Andrijašević, Mihovil, Arhitektura XIX. stoljeća u Rijeci, djelatnost arhitekta Giacoma Zammattija. Master’s Thesis, Faculty of Humanities and Social Sciences in Zagreb. 1977.

Čemeljić, Alen, Zapadna Žabica, Sušačka revija, no. 69, 2010, pp. 29–32.

DAR, JU-51, 100/1887. 

Ekl, Vanda, Živa baština: studije i eseji, Publishing Centre Rijeka, Rijeka, 1990.

Glavočić, Diana, Arhitektura historicizma u Rijeci, Sušačka revija, no. 36, 2001, pp. 37–45.

Glavočić, Daina, Stambena arhitektura, u: Arhitektura historicizma u Rijeci: 1845. – 1900. Arhitektura i urbanizam, exhibition catalogue, ed.  Daina Glavočić, Modern Gallery Rijeka – Museum of Modern and Contemporary Art, Rijeka, 2002.

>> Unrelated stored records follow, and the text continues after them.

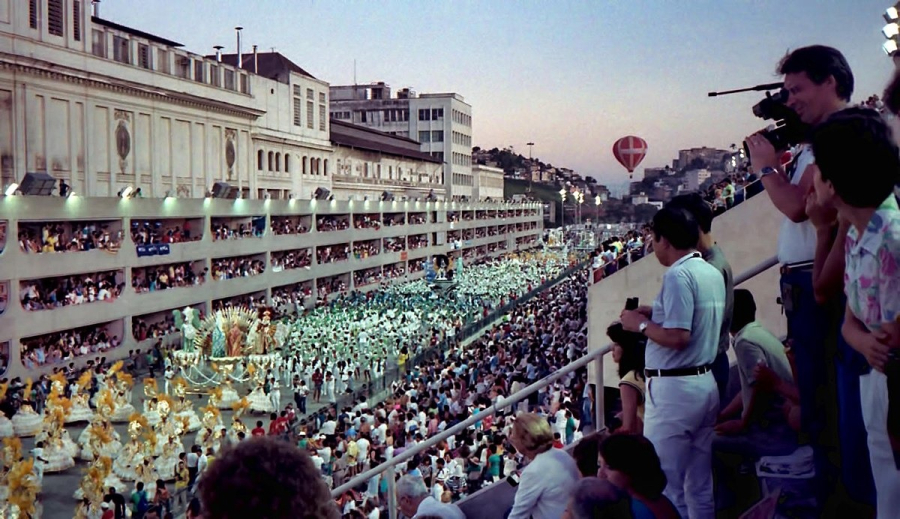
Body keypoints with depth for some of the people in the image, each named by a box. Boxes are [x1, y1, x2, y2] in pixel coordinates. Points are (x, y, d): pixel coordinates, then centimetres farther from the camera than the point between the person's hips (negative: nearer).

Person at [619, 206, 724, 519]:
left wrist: (640, 323, -9)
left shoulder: (678, 275, -17)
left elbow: (677, 337, -24)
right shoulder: (712, 272, 11)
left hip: (674, 390, -9)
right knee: (700, 486, 16)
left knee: (666, 487, -2)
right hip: (706, 384, 10)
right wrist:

Grubić, Ana, Giacommo Zammattio u Rijeci, Diploma Paper, University of Rijeka Faculty of Humanities and Social Sciences, 2002.

Lozzi Barković, Julija, Arhitektura historicizma u Hrvatskom primorju i Istri, in: Historicizam u Hrvatskoj, exhibition catalogue, ed. Vladimir Maleković, Museum of Arts and Crafts, Zagreb, 2000. 

Matejčić, Radmila, Izleti u prošlost, Adamić, Rijeka, 2000.

Matejčić, Radmila, Kako čitati grad, Naklada Kvarner, Rijeka, 2013.

Pustišek, Deborah, Emilio Ambrosini, Muzej grada Rijeke – Unione Italiana, Italian Union, Rijeka, 2011. 

Toncinich, Erna, Giacomo Zammattio u Rijeci, Dometi, no. 5/6, 1993, pp. 43–46.

Vižintin, Boris. Umjetnička Rijeka XIX. stoljeća, Publishing Centre Rijeka, Rijeka, 1993.